Biznes to tylko jeden ze składników majątku.
Spróbujmy przyjąć następującą perspektywę: jesteśmy rodziną biznesową, która składa się przynajmniej z kilku osób. Każda z nich realizuje własną ścieżkę życiową, zawodową, rodzinną. Ma własne zainteresowania, sposób na życie i pomysł na siebie. Jeśli wszyscy członkowie rodziny zaangażowani są w rodzinne przedsiębiorstwo – wiele nas łączy. Mamy wspólne wartości, nie wyobrażamy sobie życia bez rodzinnego biznesu i wspólnej pracy na jego rzecz. Ale nie zawsze tak jest. W rodzinie pojawiają się nowe osoby, zięciowie, synowe, dzieci. Zmieniają się też uwarunkowania gospodarcze – pomysły sprzed 20 lat nie zawsze gwarantują dobrą perspektywę na przyszłość.

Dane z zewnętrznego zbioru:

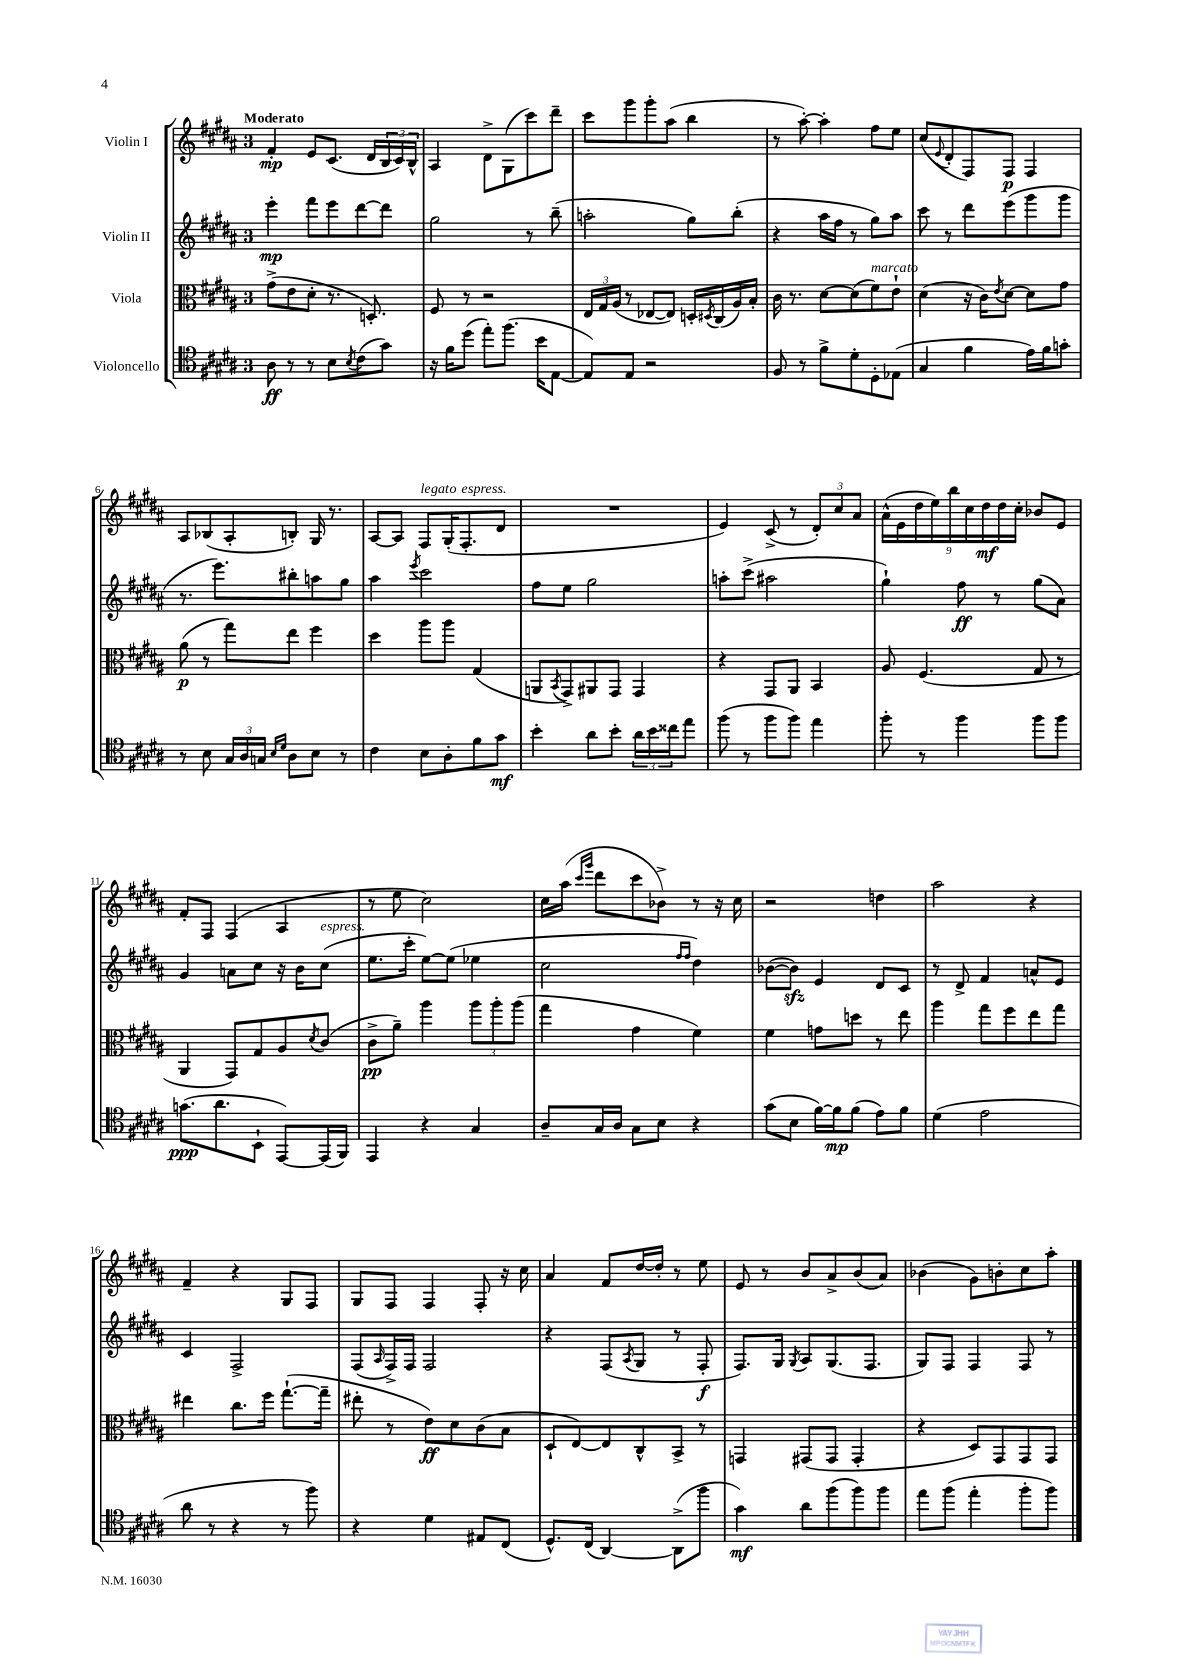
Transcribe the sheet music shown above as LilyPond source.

<<
\new StaffGroup <<
\new Staff = "s0" \with { instrumentName = "Violin I" } {
    \clef treble \key b \major \once \override Staff.TimeSignature.style = #'single-digit \time 3/4 \tempo "Moderato"
    fis'4-.\mp e'8 cis'8.( dis'16 \tuplet 3/2 { b16 cis'16) b16-^ } |
    ais4 dis'8-> gis8( cis'''8) dis'''8-- |
    cis'''8 gis'''8 gis'''8-. ais''8( b''4 |
    r8 ais''8~-.) ais''4-. fis''8 e''8 |
    cis''8( \appoggiatura { e'8 } dis'8-. fis8) fis8\p fis4 |
    ais8 bes8( ais8-. b8-.) gis16 r8. |
    ais8~ ais8 fis8^\markup { \italic "legato" } gis16-.( fis8.-.^\markup { \italic "espress." } dis'8 |
    R2. |
    e'4) cis'8->( r8 \tuplet 3/2 { dis'8-.) cis''8 ais'8 } |
    \tuplet 9/8 { ais'16-^( e'16 dis''16 e''16) b''16 cis''16 dis''16\mf dis''16 cis''16-. } bes'8 e'8 |
    fis'8-. fis8 fis4( ais4 |
    r8 e''8 cis''2) |
    cis''16 ais''16( \grace { cis'''16 gis'''16 } dis'''8 cis'''8 bes'8->) r8 r16 cis''16 |
    r2 d''4 |
    ais''2 r4 |
    fis'4-- r4 gis8 fis8 |
    gis8 fis8 fis4 fis8-. r16 cis''16 |
    ais'4 fis'8 dis''16~ dis''16-. r8 e''8 |
    e'8 r8 b'8 ais'8-> b'8( ais'8) |
    bes'4( gis'8) b'8-. cis''8 ais''8-. \bar "|." |
}
\new Staff = "s1" \with { instrumentName = "Violin II" } {
    \clef treble \key b \major \once \override Staff.TimeSignature.style = #'single-digit \time 3/4
    e'''4-.\mp fis'''8 e'''8 dis'''8~ dis'''8 |
    gis''2 r8 b''8--( |
    a''2-. gis''8) b''8-.( |
    r4 ais''16 fis''16 r8 gis''8) ais''8 |
    cis'''8 r8 dis'''8 e'''8( gis'''8 gis'''8 |
    r8. e'''8.) bis''8-. a''8 gis''8 |
    ais''4 \acciaccatura { e'''8 } cis'''2 |
    fis''8 e''8 gis''2 |
    a''8-. cis'''8->( ais''2 |
    gis''4-!) fis''8\ff r8 gis''8( ais'8) |
    gis'4 a'8 cis''8 r16 b'16 cis''8^\markup { \italic "espress." }( |
    e''8. cis'''16-. e''8~) e''8( ees''4 |
    cis''2 \grace { fis''16 fis''16 } dis''4) |
    bes'8~( bes'8\sfz) e'4 dis'8 cis'8 |
    r8 dis'8-> fis'4 a'8-^ e'8 |
    cis'4 fis2-> |
    fis8( \grace { ais16 } fis16->) fis16 fis2 |
    r4 fis8( \acciaccatura { ais8 } gis8 r8 fis8-.\f |
    fis8.) gis16 \acciaccatura { gis8 } ais8 gis8.( fis8. |
    gis8) fis8 fis4 fis8 r8 \bar "|." |
}
\new Staff = "s2" \with { instrumentName = "Viola" } {
    \clef alto \key b \major \once \override Staff.TimeSignature.style = #'single-digit \time 3/4
    gis'8->( e'8 dis'8-. r8. d8.-.) |
    fis8 r8 r2 |
    \tuplet 3/2 { e16 gis16 ais16( } r8 ees8~ ees8) d16-. \acciaccatura { dis8 } cis16( ais16) b16-. |
    cis'16 r8. dis'8~ dis'8( fis'8^\markup { \italic "marcato" }) e'8-! |
    dis'4( r16 cis'16) \acciaccatura { e'8 } dis'8~ dis'8 gis'8 |
    ais'8\p( r8 gis''8) e''8 fis''4 |
    dis''4 ais''8 ais''8 gis4( |
    a,8 \acciaccatura { b,8 } gis,8->) ais,8 gis,8 gis,4 |
    r4 gis,8 ais,8 b,4 |
    ais8 fis4.( gis8 r8 |
    ais,4 gis,8) gis8 ais8 \acciaccatura { dis'8 } cis'8( |
    cis'8->\pp ais'8--) ais''4 \tuplet 3/2 { ais''8 ais''8-. ais''8( } |
    gis''4 gis'4 fis'4) |
    fis'4 g'8 d''8 r8 e''8 |
    ais''4 gis''8 fis''8 e''8 gis''8 |
    eis''4 cis''8. fis''16 gis''8.~-!( gis''16-- |
    eis''8-. r8 e'8\ff) dis'8 cis'8( b8 |
    dis8-! e8~) e8 cis8-^ b,8-> r8 |
    g,4 gis,8( gis,8 gis,4-. |
    r4 dis8) gis,8 gis,8 gis,8 \bar "|." |
}
\new Staff = "s3" \with { instrumentName = "Violoncello" } {
    \clef tenor \key b \major \once \override Staff.TimeSignature.style = #'single-digit \time 3/4
    ais8\ff r8 r8 b8 \acciaccatura { b8 } cis'8( gis'8) |
    r16 fis'16 dis''8( e''8-.) fis''8.( b'16 e8~ |
    e8) e8 r2 |
    fis8 r8 fis'8-> dis'8-. dis8-. ees8( |
    gis4 fis'4 e'16) fis'16 g'8-. |
    r8 b8 \tuplet 3/2 { gis16 ais16 g16 } \grace { b16 dis'16 } ais8 b8 r8 |
    cis'4 b8 ais8-. fis'8 gis'8\mf |
    b'4-. ais'8 b'8-. \tuplet 3/2 { ais'16 b'16 cisis''16 } e''8 |
    fis''8( r8 fis''8 fis''8) e''4 |
    fis''8-. r8 fis''4 fis''8 fis''8 |
    g'8.\ppp( ais'8. b,8-! e,8~) e,16( fis,16) |
    e,4 r4 gis4 |
    ais8-- gis16 ais16 gis8 b8 r4 |
    gis'8( b8 fis'16~) fis'16\mp fis'8( e'8) fis'8 |
    dis'4( e'2 |
    ais'8 r8 r4 r8 fis''8) |
    r4 dis'4 eis8 cis8( |
    dis8.-^) cis16( ais,4~) ais,8->( fis''8 |
    gis'4\mf) ais'8 fis''8( fis''8) fis''8 |
    e''8 fis''8( e''4-. fis''8-. fis''8) \bar "|." |
}
>>
>>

Biznes rodzinny – niezależnie od jego wielkości i formy prawnej – jest tylko jednym ze składników rodzinnego majątku. Obok niego są nieruchomości, może gotówka, może inne aktywa, które pojawiły się właśnie dlatego, że biznes pozwala zarabiać pieniądze. Struktura własności i forma prawna jest bardzo istotna z punktu widzenia prawa, ale popatrzmy teraz na całość funkcjonalnie, jako rodzina dysponujemy szeregiem aktywów o rożnej wartości, charakterze i wymogach dotyczących właścicieli odnośnie zarządzania nimi.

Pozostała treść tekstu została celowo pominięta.